Records for the exercise –
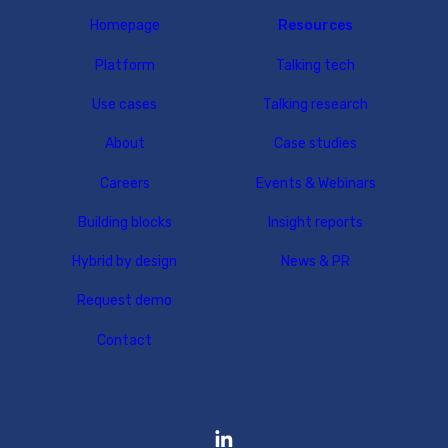
Homepage
Resources
Platform
Talking tech
Use cases
Talking research
About
Case studies
Careers
Events & Webinars
Building blocks
Insight reports
Hybrid by design
News & PR
Request demo
Contact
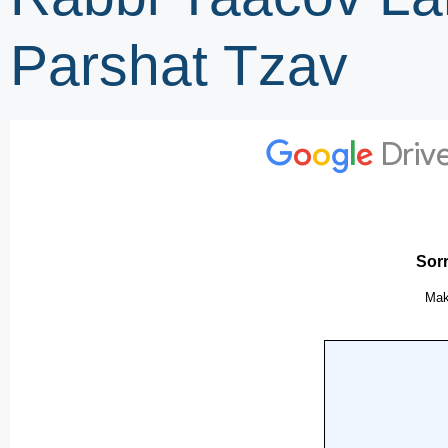
Parshat Tzav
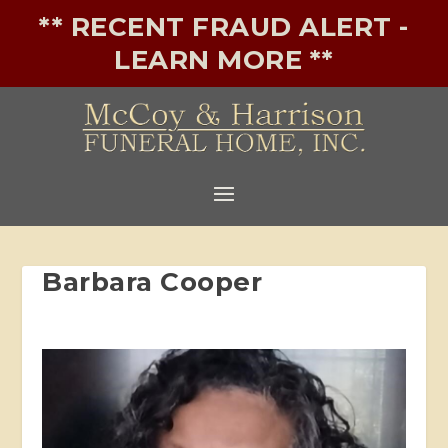
** RECENT FRAUD ALERT -
LEARN MORE **
Barbara Cooper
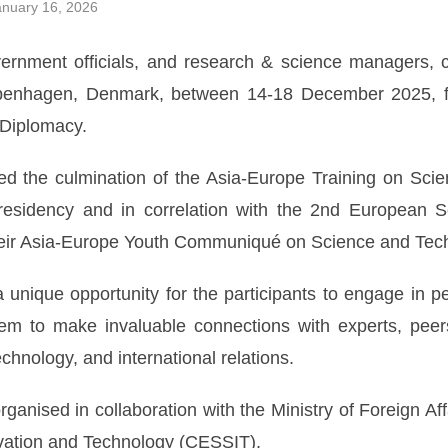
nuary 16, 2026
ernment officials, and research & science managers, 
penhagen, Denmark, between 14-18 December 2025, fo
Diplomacy.
 the culmination of the Asia-Europe Training on Sci
esidency and in correlation with the 2nd European 
their Asia-Europe Youth Communiqué on Science and Tec
nique opportunity for the participants to engage in peo
hem to make invaluable connections with experts, peers
echnology, and international relations.
anised in collaboration with the Ministry of Foreign A
novation and Technology (CESSIT).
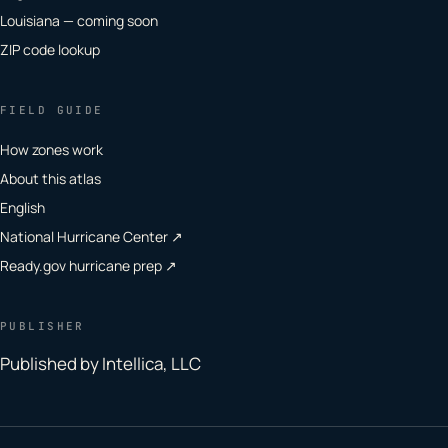
Louisiana — coming soon
ZIP code lookup
FIELD GUIDE
How zones work
About this atlas
English
National Hurricane Center ↗
Ready.gov hurricane prep ↗
PUBLISHER
Published by Intellica, LLC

Exercise description – Retype all of the text in the data above line for line, preserving every character, and leave the pictures out of your answer.

Answer to this problem –
Homepage
Resources
Platform
Talking tech
Use cases
Talking research
About
Case studies
Careers
Events & Webinars
Building blocks
Insight reports
Hybrid by design
News & PR
Request demo
Contact
Parshat Tzav
** RECENT FRAUD ALERT -
LEARN MORE **
Barbara Cooper
nuary 16, 2026
ernment officials, and research & science managers, 
penhagen, Denmark, between 14-18 December 2025, fo
Diplomacy.
 the culmination of the Asia-Europe Training on Sci
esidency and in correlation with the 2nd European 
their Asia-Europe Youth Communiqué on Science and Tec
nique opportunity for the participants to engage in peo
hem to make invaluable connections with experts, peers
echnology, and international relations.
anised in collaboration with the Ministry of Foreign A
novation and Technology (CESSIT).
Louisiana — coming soon
ZIP code lookup
FIELD GUIDE
How zones work
About this atlas
English
National Hurricane Center ↗
Ready.gov hurricane prep ↗
PUBLISHER
Published by Intellica, LLC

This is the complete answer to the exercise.